Let $$\mathfrak{u}(n)=\{X\in M(n,\Bbb C):X+X^*=0\}$$ where $X^*$ is the conjugate transpose. Then, $\mathfrak{u}(n)$ is a real vector space.
Problem. Show that $\langle X,Y\rangle=\DeclareMathOperator{\Tr}{Tr}\Tr(XY^*)$ is a real inner-product on $\mathfrak{u}(n)$ that is invariant under conjugation by $U(n)$.
Attempts.
The part about conjugation by $U(n)$ is easy: $$\Tr((UXU^{-1})(UYU^{-1})^*)=\Tr(UXU^{-1}UY^*U^*)=\Tr(UXY^*U^{-1})=\Tr(XY^*)$$ since the trace is invariant under conjugation.
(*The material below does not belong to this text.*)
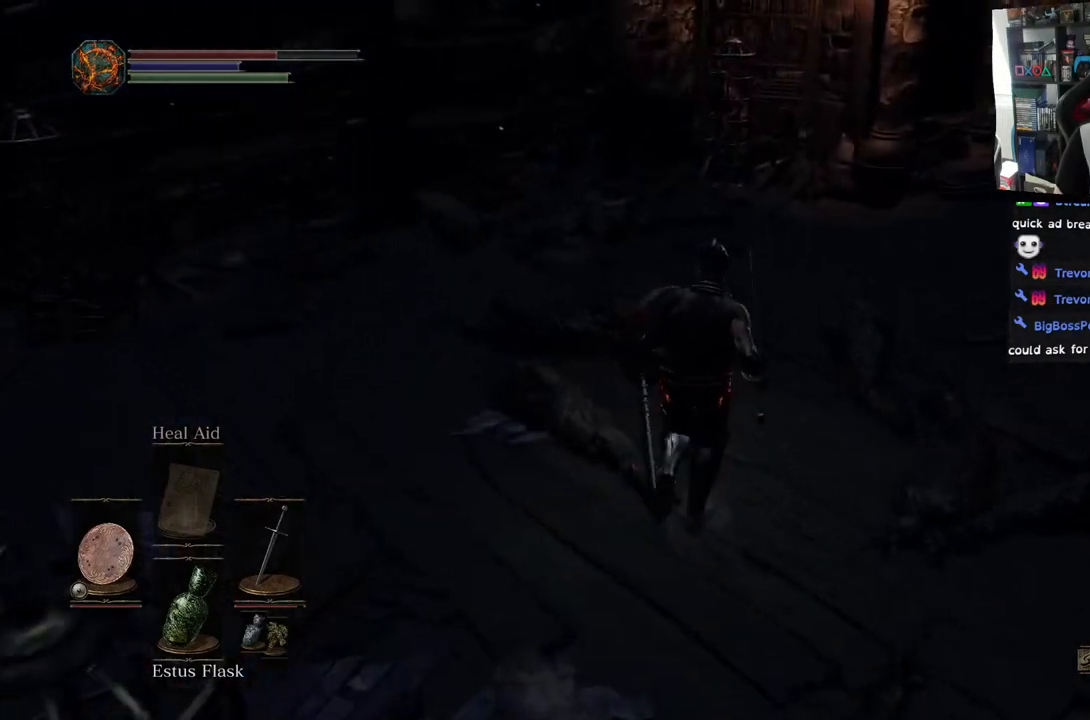
{"buttons": [], "left_stick": "up-right", "right_stick": "right", "events": [[233, "right_stick", "right"], [450, "left_stick", "up-right"]]}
But now, I don't know how to prove that $\Tr(XY^*)$ is an inner-product.
It is clear every matrix in $\mathfrak{u}(n)$ is normal and hence unitarily diagonalizable. So $X\sim \DeclareMathOperator{\diag}{diag}\diag(a_1,\ldots,a_n)$ and $Y\sim \diag(b_1,\ldots,b_n)$ where $a_i,b_i\in\Bbb R$. My guess is that $$\Tr(XY^*)=a_1b_1+\cdots+a_nb_n,$$ and hence it is a real inner-product. This is true if $X$ and $Y$ are diagonal. But I can't prove it in general.